The UK aspires to remain a leading player in the vital area of environmental research: retaining, nurturing and empowering talent to unlock the societal and economic impacts of scientific excellence. This ambition to enable transformative science will depend on the UK delivering a corresponding transformation in its research infrastructure: the Future Marine Research Infrastructure programme, FMRI. Innovative sensor technologies will play a key role in pushing the boundaries of new and different science. In this short post, I will be looking at the engagement being facilitated by the FMRI team as it seeks to build a sensor technology pipeline that flows from concept through to commercial supply chains.

The Need for Speed

The Net-Zero Oceanographic Capability (NZOC) scoping study found that the rate of measurement technology development is slow when compared to the ambition of the oceanographic research community. Automation of measurements will be essential if we are to meet the FMRI vision of observing the ocean in ever greater detail.

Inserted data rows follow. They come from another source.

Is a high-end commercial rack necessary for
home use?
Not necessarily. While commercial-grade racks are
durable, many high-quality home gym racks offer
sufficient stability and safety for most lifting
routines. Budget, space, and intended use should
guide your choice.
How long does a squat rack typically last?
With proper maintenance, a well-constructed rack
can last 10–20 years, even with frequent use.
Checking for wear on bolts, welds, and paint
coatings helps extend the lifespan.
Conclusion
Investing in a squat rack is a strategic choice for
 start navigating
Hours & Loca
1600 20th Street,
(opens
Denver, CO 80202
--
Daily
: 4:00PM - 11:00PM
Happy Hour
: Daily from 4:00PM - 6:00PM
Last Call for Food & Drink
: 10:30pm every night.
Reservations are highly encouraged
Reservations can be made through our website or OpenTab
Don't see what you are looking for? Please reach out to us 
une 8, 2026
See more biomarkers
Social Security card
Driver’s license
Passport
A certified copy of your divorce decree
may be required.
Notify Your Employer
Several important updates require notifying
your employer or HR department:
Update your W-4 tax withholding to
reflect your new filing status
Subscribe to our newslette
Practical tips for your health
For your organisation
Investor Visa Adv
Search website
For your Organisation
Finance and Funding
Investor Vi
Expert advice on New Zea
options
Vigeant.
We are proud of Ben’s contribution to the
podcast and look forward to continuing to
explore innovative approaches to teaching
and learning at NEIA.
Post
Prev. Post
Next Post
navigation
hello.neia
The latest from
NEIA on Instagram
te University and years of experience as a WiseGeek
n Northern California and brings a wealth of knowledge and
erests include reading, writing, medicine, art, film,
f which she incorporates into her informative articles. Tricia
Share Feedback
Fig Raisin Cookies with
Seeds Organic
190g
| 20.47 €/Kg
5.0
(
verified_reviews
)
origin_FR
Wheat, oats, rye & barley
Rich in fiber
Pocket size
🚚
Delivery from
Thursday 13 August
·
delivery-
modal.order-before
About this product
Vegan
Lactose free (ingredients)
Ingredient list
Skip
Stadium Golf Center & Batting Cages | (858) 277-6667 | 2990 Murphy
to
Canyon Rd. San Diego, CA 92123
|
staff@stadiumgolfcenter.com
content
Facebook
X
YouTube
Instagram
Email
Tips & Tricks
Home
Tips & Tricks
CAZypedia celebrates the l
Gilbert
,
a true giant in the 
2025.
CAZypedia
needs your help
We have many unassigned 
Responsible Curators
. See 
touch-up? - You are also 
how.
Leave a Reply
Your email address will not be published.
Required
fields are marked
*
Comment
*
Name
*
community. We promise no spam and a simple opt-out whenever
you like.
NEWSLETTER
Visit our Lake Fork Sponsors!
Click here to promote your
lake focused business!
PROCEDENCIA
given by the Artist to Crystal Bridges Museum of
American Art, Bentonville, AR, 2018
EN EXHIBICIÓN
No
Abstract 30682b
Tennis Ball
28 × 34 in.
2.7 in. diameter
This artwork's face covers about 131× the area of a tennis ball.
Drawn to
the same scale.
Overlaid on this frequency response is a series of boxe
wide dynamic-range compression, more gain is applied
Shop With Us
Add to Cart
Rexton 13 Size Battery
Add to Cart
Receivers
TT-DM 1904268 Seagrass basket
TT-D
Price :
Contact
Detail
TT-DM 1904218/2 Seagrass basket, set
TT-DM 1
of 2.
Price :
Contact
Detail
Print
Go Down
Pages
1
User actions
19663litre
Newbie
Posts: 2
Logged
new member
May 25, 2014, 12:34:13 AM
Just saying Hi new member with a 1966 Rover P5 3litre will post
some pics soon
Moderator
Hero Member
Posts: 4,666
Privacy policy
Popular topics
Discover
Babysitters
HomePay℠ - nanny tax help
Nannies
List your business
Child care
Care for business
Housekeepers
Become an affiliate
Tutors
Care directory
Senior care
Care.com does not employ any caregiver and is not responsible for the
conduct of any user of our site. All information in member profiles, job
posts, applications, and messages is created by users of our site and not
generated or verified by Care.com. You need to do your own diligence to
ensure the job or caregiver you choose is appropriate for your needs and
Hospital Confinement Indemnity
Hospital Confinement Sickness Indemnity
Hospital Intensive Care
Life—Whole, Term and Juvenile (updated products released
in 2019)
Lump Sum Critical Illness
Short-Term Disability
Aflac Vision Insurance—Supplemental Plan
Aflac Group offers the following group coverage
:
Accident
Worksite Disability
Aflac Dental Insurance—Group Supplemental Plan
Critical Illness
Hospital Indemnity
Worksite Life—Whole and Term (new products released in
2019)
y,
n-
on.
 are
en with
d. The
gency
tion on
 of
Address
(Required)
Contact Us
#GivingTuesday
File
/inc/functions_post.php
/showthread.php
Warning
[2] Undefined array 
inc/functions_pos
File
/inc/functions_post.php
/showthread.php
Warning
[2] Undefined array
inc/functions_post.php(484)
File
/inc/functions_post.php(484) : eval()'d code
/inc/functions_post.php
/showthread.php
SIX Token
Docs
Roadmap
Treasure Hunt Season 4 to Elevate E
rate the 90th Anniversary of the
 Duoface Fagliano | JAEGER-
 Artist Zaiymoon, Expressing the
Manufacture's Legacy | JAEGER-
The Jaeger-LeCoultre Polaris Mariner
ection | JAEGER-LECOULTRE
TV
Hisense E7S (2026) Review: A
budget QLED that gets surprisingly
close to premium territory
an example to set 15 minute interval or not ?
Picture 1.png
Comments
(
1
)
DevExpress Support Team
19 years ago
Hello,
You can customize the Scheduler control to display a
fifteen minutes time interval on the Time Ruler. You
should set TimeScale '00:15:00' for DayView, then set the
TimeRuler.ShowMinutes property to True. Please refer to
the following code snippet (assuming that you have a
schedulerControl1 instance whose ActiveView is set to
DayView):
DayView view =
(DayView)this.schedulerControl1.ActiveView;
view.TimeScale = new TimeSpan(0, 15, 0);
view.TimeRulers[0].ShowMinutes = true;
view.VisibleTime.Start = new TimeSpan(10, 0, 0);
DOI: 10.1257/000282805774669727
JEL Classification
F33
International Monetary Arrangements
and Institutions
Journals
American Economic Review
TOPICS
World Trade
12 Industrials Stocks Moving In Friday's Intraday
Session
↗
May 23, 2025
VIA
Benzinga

It is therefore vital that we find a way to accelerate the development and commissioning of new sensors in order to keep the UK at the forefront of ocean research and competitive in the burgeoning blue economy.

Inform to Transform

Though we are only in the scoping phase, the FMRI programme is already uniquely positioned to enhance the UK's marine sensor innovation pipeline by convening developers, suppliers, operators and data users in a dialogue that can shape strategic UKRI investment in an innovation ecosystem: the FMRI Measurement Systems for 21st Century Oceanography workshops. By bringing together diverse perspectives, we can challenge the current consensus and imagine fresh opportunities to shape a future research infrastructure that delivers for science and society.

Given FMRI's focus on sustainability, we decided to combine the benefits of in-person collaboration for a limited number of delegates with the reach of virtual participation (Part 2). We chose Bristol as the location because it is a UK rail hub enabling delegates to reduce their emissions by using public transport. Certainly it is a lot easier to get to than our SRO's rail journey to EuroGOOS in Galway last week!